Stored data entries »
Segment Open
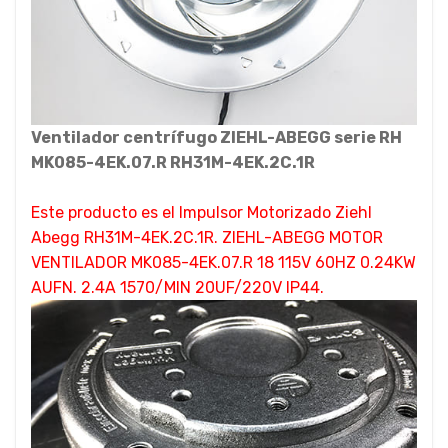
Ventilador centrífugo ZIEHL-ABEGG serie RH
MK085-4EK.07.R RH31M-4EK.2C.1R
Este producto es el Impulsor Motorizado Ziehl
Abegg RH31M-4EK.2C.1R. ZIEHL-ABEGG MOTOR
VENTILADOR MK085-4EK.07.R 18 115V 60HZ 0.24KW
AUFN. 2.4A 1570/MIN 20UF/220V IP44.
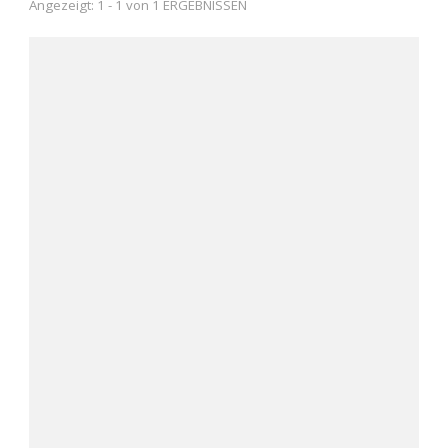
Angezeigt: 1 - 1 von 1 ERGEBNISSEN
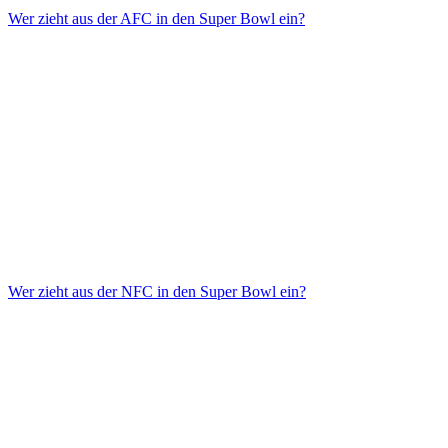
Wer zieht aus der AFC in den Super Bowl ein?
Wer zieht aus der NFC in den Super Bowl ein?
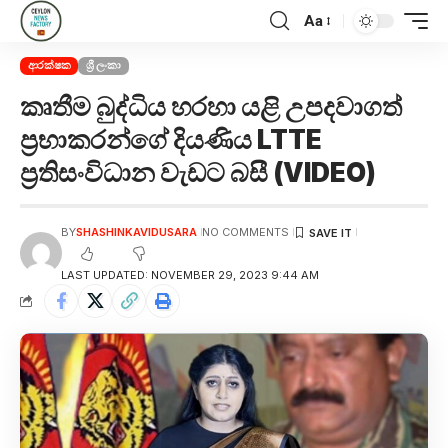
Aa
ආරක්ෂක
ශ්‍රී ලංකා
කෘතීම බුද්ධිය හරහා යළි උපදවාගත්
ප්‍රභාකරන්ගේ දියණිය LTTE
ප්‍රතිසංවිධාන වැඩට බසී (VIDEO)
BY
SHASHINKAVIDUSARA
NO COMMENTS
LAST UPDATED: NOVEMBER 29, 2023 9:44 AM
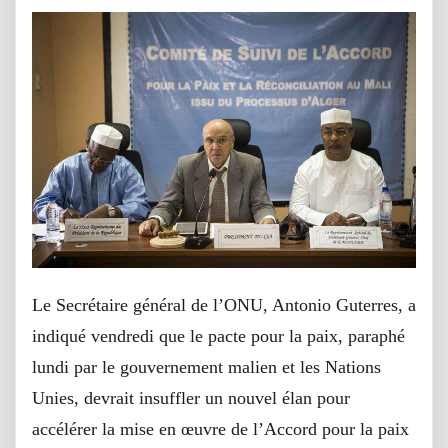
Le Secrétaire général de l’ONU, Antonio Guterres, a
indiqué vendredi que le pacte pour la paix, paraphé
lundi par le gouvernement malien et les Nations
Unies, devrait insuffler un nouvel élan pour
accélérer la mise en œuvre de l’Accord pour la paix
Segment Closed
Your task » Rewrite the text in all the records with "ZIEHL-ABEGG" changed to "Ziehl-Abegg" and nothing else altered. Leave the pictures out of your answer.

Reply »
Ventilador centrífugo Ziehl-Abegg serie RH
MK085-4EK.07.R RH31M-4EK.2C.1R
Este producto es el Impulsor Motorizado Ziehl
Abegg RH31M-4EK.2C.1R. Ziehl-Abegg MOTOR
VENTILADOR MK085-4EK.07.R 18 115V 60HZ 0.24KW
AUFN. 2.4A 1570/MIN 20UF/220V IP44.
Angezeigt: 1 - 1 von 1 ERGEBNISSEN
Wer zieht aus der AFC in den Super Bowl ein?
Wer zieht aus der NFC in den Super Bowl ein?
Aa
ආරක්ෂක
ශ්‍රී ලංකා
කෘතීම බුද්ධිය හරහා යළි උපදවාගත්
ප්‍රභාකරන්ගේ දියණිය LTTE
ප්‍රතිසංවිධාන වැඩට බසී (VIDEO)
BY
SHASHINKAVIDUSARA
NO COMMENTS
LAST UPDATED: NOVEMBER 29, 2023 9:44 AM
Le Secrétaire général de l’ONU, Antonio Guterres, a
indiqué vendredi que le pacte pour la paix, paraphé
lundi par le gouvernement malien et les Nations
Unies, devrait insuffler un nouvel élan pour
accélérer la mise en œuvre de l’Accord pour la paix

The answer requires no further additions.